Description
This Chicken & Corn Chowder is a creamy, comforting soup packed with tender rotisserie chicken, sweet corn, and a blend of savory spices. Perfect for a cozy meal, it combines easy-to-find ingredients with simple stovetop cooking to deliver a rich, flavorful chowder that serves eight.
Ingredients
Scale
Chicken
- 1 rotisserie chicken
Spices and Seasonings
- 2 Tbsp onion flakes
- 1 tsp garlic powder
- ½ tsp cumin
- Salt & pepper, to taste
- 1 Tbsp chicken base or bouillon
Liquids
- 1½ cups water
- 3 cups half-and-half
Vegetables
- 1 (15-oz) can creamed corn
- ½ cup frozen corn kernels
- 1 (4-oz) can green chiles
Cheese
- 2 cups shredded pepper jack cheese
Instructions
- Prepare the Chicken: Remove the skin from the rotisserie chicken and discard it. Then carefully remove all the meat from the bones and chop it into bite-sized pieces. Discard the bones afterwards.
- Combine Ingredients: Place the chopped chicken into a large Dutch oven. Add onion flakes, garlic powder, cumin, salt, pepper, chicken base, water, half-and-half, creamed corn, frozen corn kernels, and green chiles. Stir thoroughly to combine all ingredients.

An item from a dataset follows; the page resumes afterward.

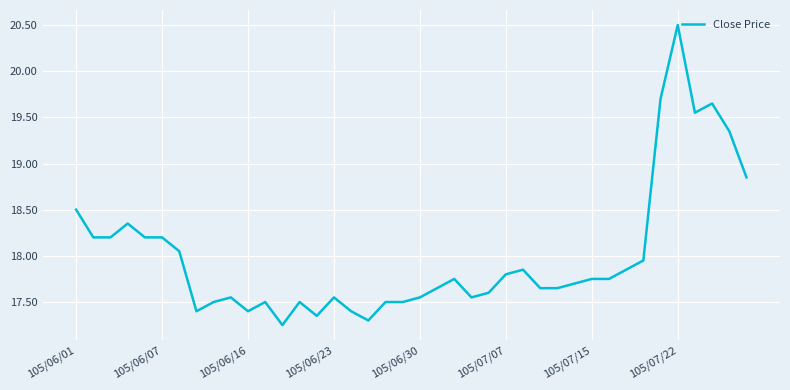

What is the maximum value shown in the chart?

20.5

- Cook the Chowder: Place the Dutch oven over medium-high heat and bring the mixture to a boil. Once boiling, reduce the heat to low and let it simmer gently for 20 minutes to allow flavors to meld and the chowder to thicken slightly.
- Add Cheese and Serve: After simmering, stir in the shredded pepper jack cheese until it melts completely, giving the chowder a creamy, spicy finish. Serve warm.
Notes
- Using a rotisserie chicken simplifies preparation and adds rich flavor.
- Adjust the spice levels by adding more or less cumin and green chiles according to taste.
- For a thicker chowder, reduce some of the half-and-half or simmer longer.
- This chowder freezes well; store leftovers in airtight containers.
- To make it dairy-free, substitute half-and-half with coconut milk and omit cheese.